Neben dem Standort in Chi?in?u unterstützt Jugend Eine Welt mit seinen Don Bosco Partnern in der Republik Moldau eine zweite Nothilfe-Einrichtung. In Cretoaia, einem kleinen Ort rund eine Stunde südöstlich der Hauptstadt, finden Frauen mit ihren Kindern Zuflucht. „Eigens geschaffene Rückzugsmöglichkeiten helfen den traumatisierten Kindern bei der Bewältigung ihrer Erlebnisse.
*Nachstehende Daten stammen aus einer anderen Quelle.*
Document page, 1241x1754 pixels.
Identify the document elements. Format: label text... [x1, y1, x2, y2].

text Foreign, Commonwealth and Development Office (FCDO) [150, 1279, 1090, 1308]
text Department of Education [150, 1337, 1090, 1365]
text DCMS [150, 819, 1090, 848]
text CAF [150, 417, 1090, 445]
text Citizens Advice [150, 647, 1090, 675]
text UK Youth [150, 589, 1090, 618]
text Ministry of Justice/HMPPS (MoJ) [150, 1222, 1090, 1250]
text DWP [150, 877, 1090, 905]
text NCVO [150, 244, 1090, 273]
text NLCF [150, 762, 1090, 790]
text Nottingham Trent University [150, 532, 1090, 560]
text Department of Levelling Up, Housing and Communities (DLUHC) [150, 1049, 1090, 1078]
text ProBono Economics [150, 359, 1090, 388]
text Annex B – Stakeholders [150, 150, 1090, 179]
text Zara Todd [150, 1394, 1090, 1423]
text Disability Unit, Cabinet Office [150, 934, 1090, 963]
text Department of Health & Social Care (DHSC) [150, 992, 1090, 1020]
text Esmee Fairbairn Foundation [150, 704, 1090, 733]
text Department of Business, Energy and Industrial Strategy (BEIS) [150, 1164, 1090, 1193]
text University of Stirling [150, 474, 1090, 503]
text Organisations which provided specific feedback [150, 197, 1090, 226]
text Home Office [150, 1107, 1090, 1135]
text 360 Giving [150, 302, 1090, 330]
Zusätzlich können sie den angeschlossenen Kindergarten besuchen, ebenso die Vorschulklasse sowie die Nachmittagsbetreuung“, schildert Nothilfe-Koordinator Wedan.

Der gestern erfolgte Rat der ukrainischen Regierung an die Bevölkerung, aus den umkämpften Gebieten im Osten und Süden des Landes noch vor Beginn der kalten Jahreszeit zu flüchten, lässt Heiserer weitere Flüchtlingsströme in den kommenden Wochen befürchten. „Gemeinsam mit unseren Projektpartnern vor Ort treffen wir aktuell alle Vorkehrungen, um vorbereitet zu sein. Bitte helfen Sie uns weiterhin mit Ihrer Spende“, so der Jugend Eine Welt-Geschäftsführer abschließend.